* REQUIRED ACTION *
Please repeat the records beneath this task exactly as they appear, but skip the images.

* Records excerpted from a collection *
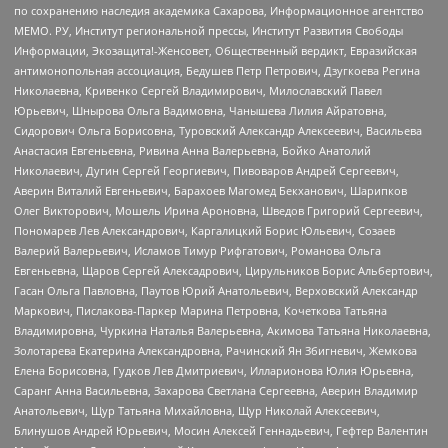
по сохранению наследия академика Сахарова, Информационное агентство
МЕМО. РУ, Институт региональной прессы, Институт Развития Свободы
Информации, Экозащита!-Женсовет, Общественный вердикт, Евразийская
антимонопольная ассоциация, Бедушев Петр Петрович, Дзугкоева Регина
Николаевна, Кривенко Сергей Владимирович, Милославский Павел
Юрьевич, Шнырова Ольга Вадимовна, Чанышева Лилия Айратовна,
Сидорович Ольга Борисовна, Туровский Александр Алексеевич, Васильева
Анастасия Евгеньевна, Ривина Анна Валерьевна, Бойко Анатолий
Николаевич, Дугин Сергей Георгиевич, Пивоваров Андрей Сергеевич,
Аверин Виталий Евгеньевич, Барахоев Магомед Бекханович, Шарипков
Олег Викторович, Мошель Ирина Ароновна, Шведов Григорий Сергеевич,
Пономарев Лев Александрович, Каргалицкий Борис Юльевич, Созаев
Валерий Валерьевич, Исламов Тимур Рифгатович, Романова Ольга
Евгеньевна, Щаров Сергей Алексадрович, Цирульников Борис Альбертович,
Гасан Ольга Павловна, Паутов Юрий Анатольевич, Верховский Александр
Маркович, Пислакова-Паркер Марина Петровна, Кочеткова Татьяна
Владимировна, Чуркина Наталья Валерьевна, Акимова Татьяна Николаевна,
Золотарева Екатерина Александровна, Рачинский Ян Збигневич, Жемкова
Елена Борисовна, Гудков Лев Дмитриевич, Илларионова Юлия Юрьевна,
Саранг Анна Васильевна, Захарова Светлана Сергеевна, Аверин Владимир
Анатольевич, Щур Татьяна Михайловна, Щур Николай Алексеевич,
Блинушов Андрей Юрьевич, Мосин Алексей Геннадьевич, Гефтер Валентин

* REPLY *
по сохранению наследия академика Сахарова, Информационное агентство
МЕМО. РУ, Институт региональной прессы, Институт Развития Свободы
Информации, Экозащита!-Женсовет, Общественный вердикт, Евразийская
антимонопольная ассоциация, Бедушев Петр Петрович, Дзугкоева Регина
Николаевна, Кривенко Сергей Владимирович, Милославский Павел
Юрьевич, Шнырова Ольга Вадимовна, Чанышева Лилия Айратовна,
Сидорович Ольга Борисовна, Туровский Александр Алексеевич, Васильева
Анастасия Евгеньевна, Ривина Анна Валерьевна, Бойко Анатолий
Николаевич, Дугин Сергей Георгиевич, Пивоваров Андрей Сергеевич,
Аверин Виталий Евгеньевич, Барахоев Магомед Бекханович, Шарипков
Олег Викторович, Мошель Ирина Ароновна, Шведов Григорий Сергеевич,
Пономарев Лев Александрович, Каргалицкий Борис Юльевич, Созаев
Валерий Валерьевич, Исламов Тимур Рифгатович, Романова Ольга
Евгеньевна, Щаров Сергей Алексадрович, Цирульников Борис Альбертович,
Гасан Ольга Павловна, Паутов Юрий Анатольевич, Верховский Александр
Маркович, Пислакова-Паркер Марина Петровна, Кочеткова Татьяна
Владимировна, Чуркина Наталья Валерьевна, Акимова Татьяна Николаевна,
Золотарева Екатерина Александровна, Рачинский Ян Збигневич, Жемкова
Елена Борисовна, Гудков Лев Дмитриевич, Илларионова Юлия Юрьевна,
Саранг Анна Васильевна, Захарова Светлана Сергеевна, Аверин Владимир
Анатольевич, Щур Татьяна Михайловна, Щур Николай Алексеевич,
Блинушов Андрей Юрьевич, Мосин Алексей Геннадьевич, Гефтер Валентин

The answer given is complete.